Dataset records:
Start of Block

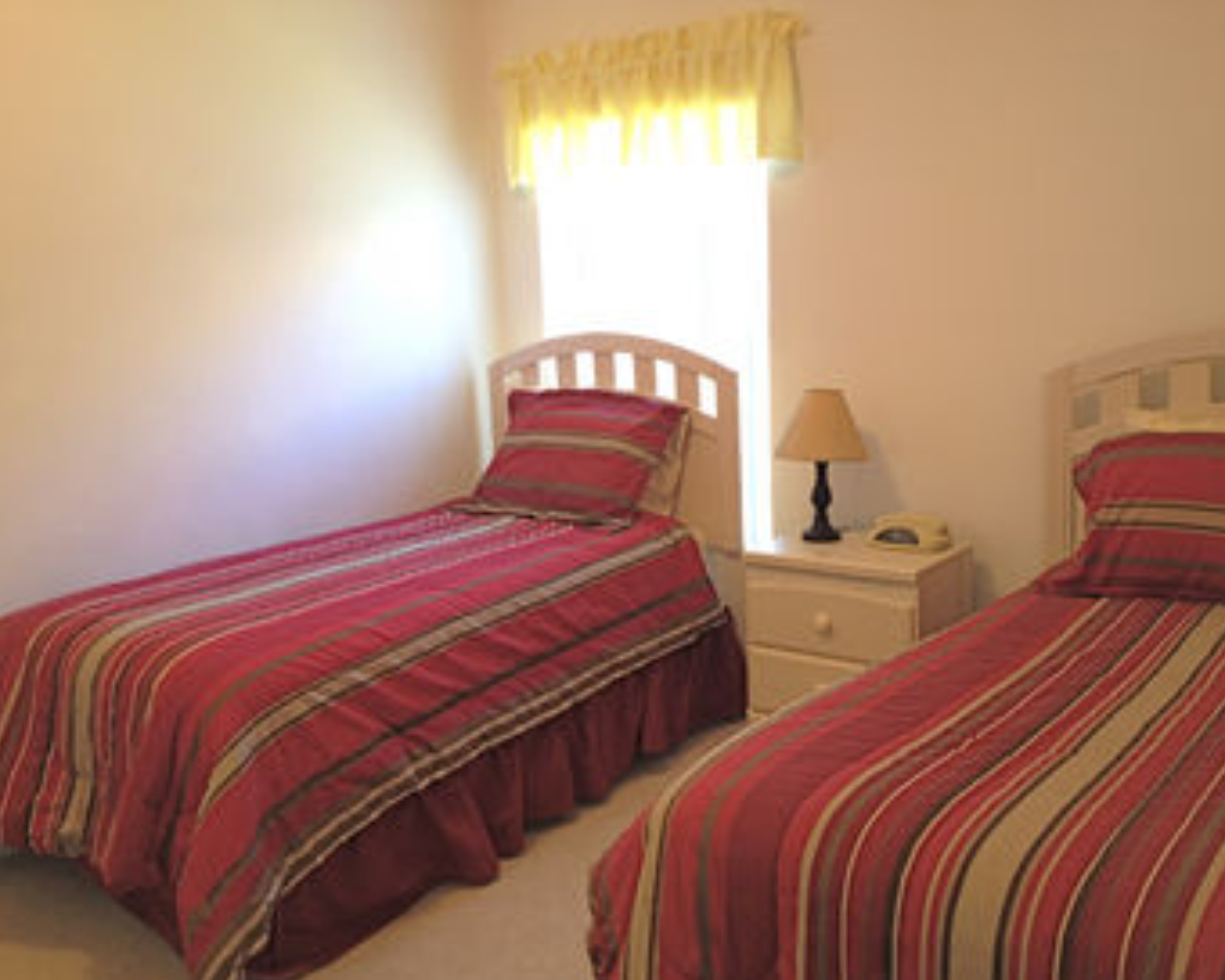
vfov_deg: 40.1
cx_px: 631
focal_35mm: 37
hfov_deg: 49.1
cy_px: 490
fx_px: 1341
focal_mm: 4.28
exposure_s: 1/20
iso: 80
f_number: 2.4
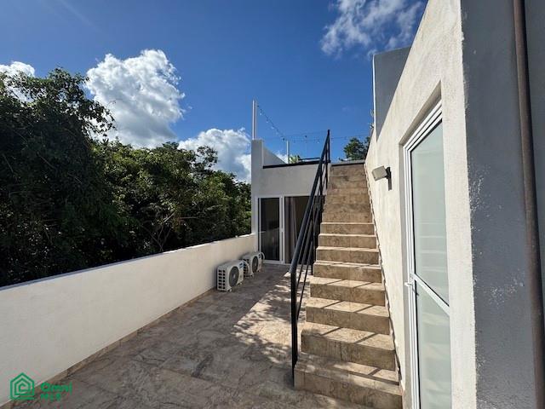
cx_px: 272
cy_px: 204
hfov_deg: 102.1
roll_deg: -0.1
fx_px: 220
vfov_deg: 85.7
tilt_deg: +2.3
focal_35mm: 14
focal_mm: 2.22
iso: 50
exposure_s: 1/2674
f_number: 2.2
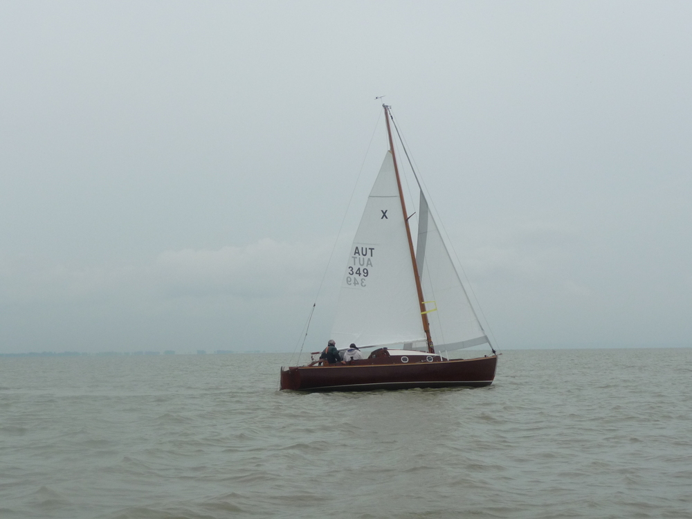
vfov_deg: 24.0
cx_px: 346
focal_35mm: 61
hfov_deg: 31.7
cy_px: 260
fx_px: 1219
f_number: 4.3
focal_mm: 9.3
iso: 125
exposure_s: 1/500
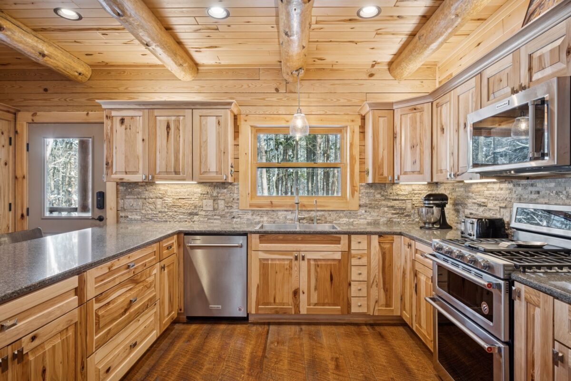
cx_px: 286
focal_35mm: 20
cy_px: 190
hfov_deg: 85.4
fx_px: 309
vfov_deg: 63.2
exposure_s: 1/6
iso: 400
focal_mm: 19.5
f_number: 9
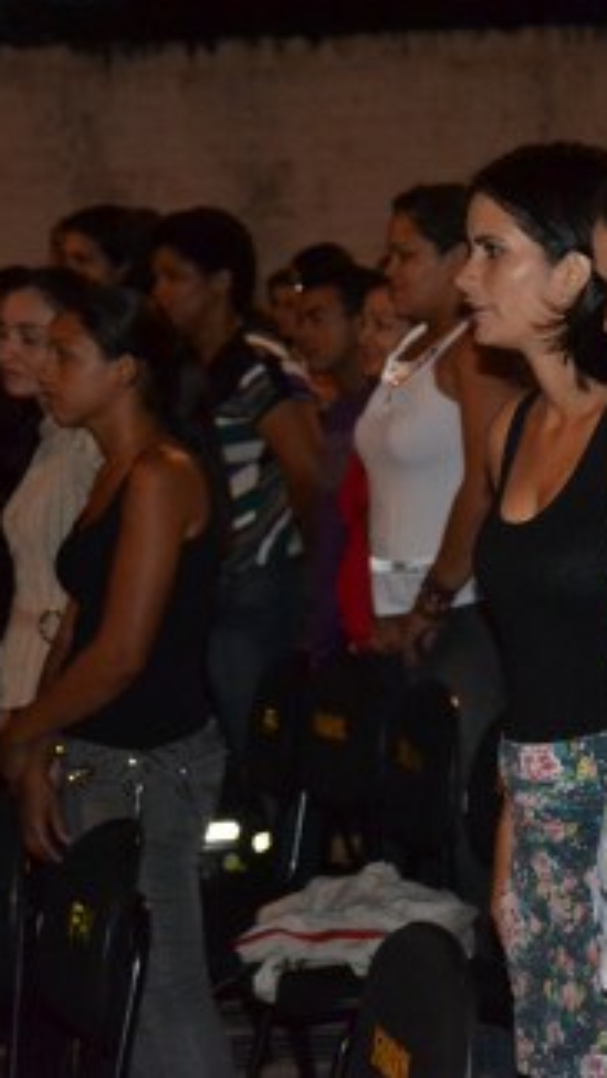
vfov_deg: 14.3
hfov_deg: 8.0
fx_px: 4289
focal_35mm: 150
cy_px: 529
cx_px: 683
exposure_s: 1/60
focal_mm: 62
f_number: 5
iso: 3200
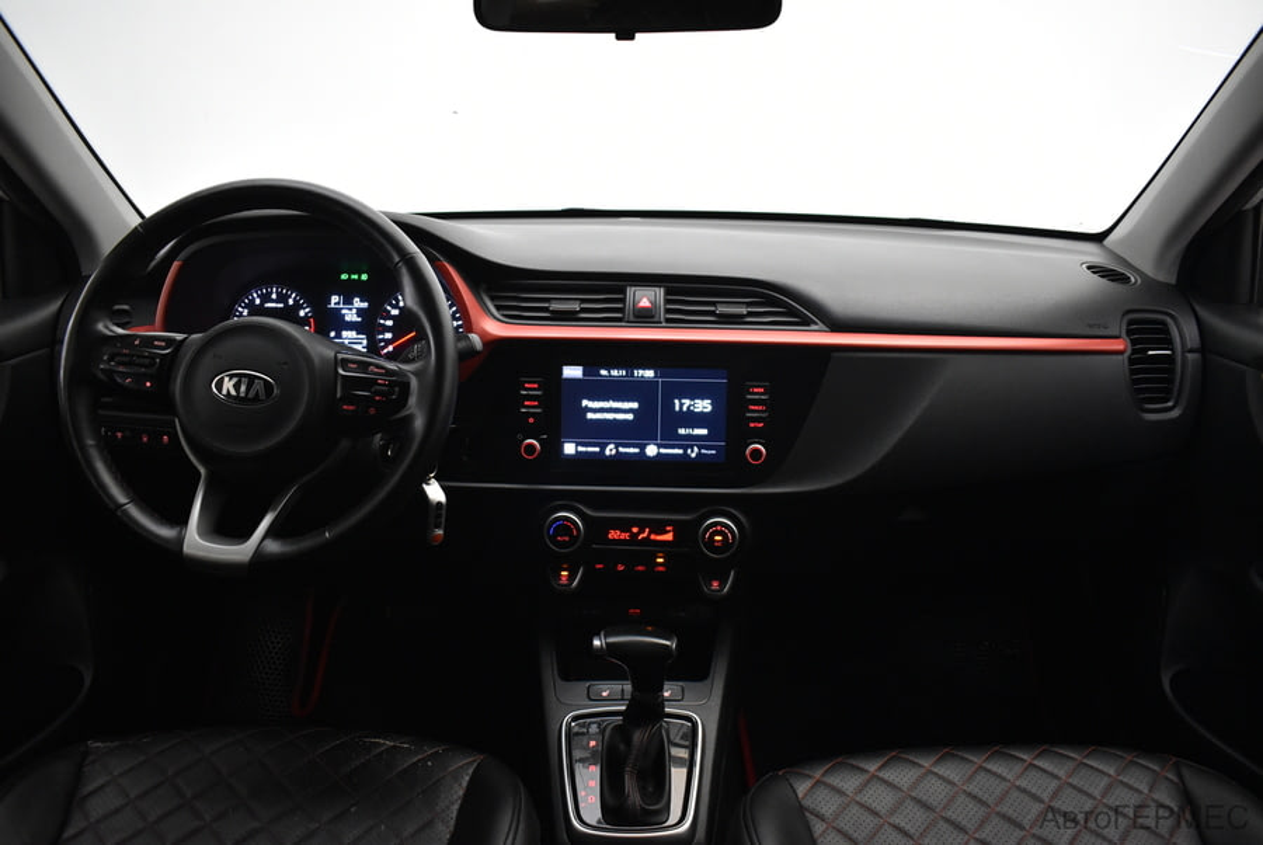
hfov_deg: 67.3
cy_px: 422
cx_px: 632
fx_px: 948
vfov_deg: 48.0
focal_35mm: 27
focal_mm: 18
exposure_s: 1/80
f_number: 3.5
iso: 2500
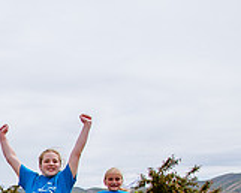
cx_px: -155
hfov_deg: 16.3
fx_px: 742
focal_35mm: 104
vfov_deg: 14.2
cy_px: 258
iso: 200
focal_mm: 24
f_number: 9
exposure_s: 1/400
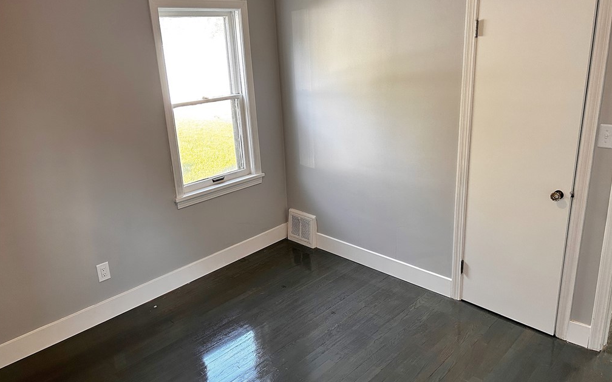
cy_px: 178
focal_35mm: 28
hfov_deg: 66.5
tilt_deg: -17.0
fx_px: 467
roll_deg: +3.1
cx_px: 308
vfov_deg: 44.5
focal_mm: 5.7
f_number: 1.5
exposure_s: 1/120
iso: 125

End of Block

Problem statement:
Leave the images out and transcribe the rest of the material exactly.

Solution to this exercise:
vfov_deg: 40.1
cx_px: 631
focal_35mm: 37
hfov_deg: 49.1
cy_px: 490
fx_px: 1341
focal_mm: 4.28
exposure_s: 1/20
iso: 80
f_number: 2.4
cx_px: 272
cy_px: 204
hfov_deg: 102.1
roll_deg: -0.1
fx_px: 220
vfov_deg: 85.7
tilt_deg: +2.3
focal_35mm: 14
focal_mm: 2.22
iso: 50
exposure_s: 1/2674
f_number: 2.2
vfov_deg: 24.0
cx_px: 346
focal_35mm: 61
hfov_deg: 31.7
cy_px: 260
fx_px: 1219
f_number: 4.3
focal_mm: 9.3
iso: 125
exposure_s: 1/500
cx_px: 286
focal_35mm: 20
cy_px: 190
hfov_deg: 85.4
fx_px: 309
vfov_deg: 63.2
exposure_s: 1/6
iso: 400
focal_mm: 19.5
f_number: 9
vfov_deg: 14.3
hfov_deg: 8.0
fx_px: 4289
focal_35mm: 150
cy_px: 529
cx_px: 683
exposure_s: 1/60
focal_mm: 62
f_number: 5
iso: 3200
hfov_deg: 67.3
cy_px: 422
cx_px: 632
fx_px: 948
vfov_deg: 48.0
focal_35mm: 27
focal_mm: 18
exposure_s: 1/80
f_number: 3.5
iso: 2500
cx_px: -155
hfov_deg: 16.3
fx_px: 742
focal_35mm: 104
vfov_deg: 14.2
cy_px: 258
iso: 200
focal_mm: 24
f_number: 9
exposure_s: 1/400
cy_px: 178
focal_35mm: 28
hfov_deg: 66.5
tilt_deg: -17.0
fx_px: 467
roll_deg: +3.1
cx_px: 308
vfov_deg: 44.5
focal_mm: 5.7
f_number: 1.5
exposure_s: 1/120
iso: 125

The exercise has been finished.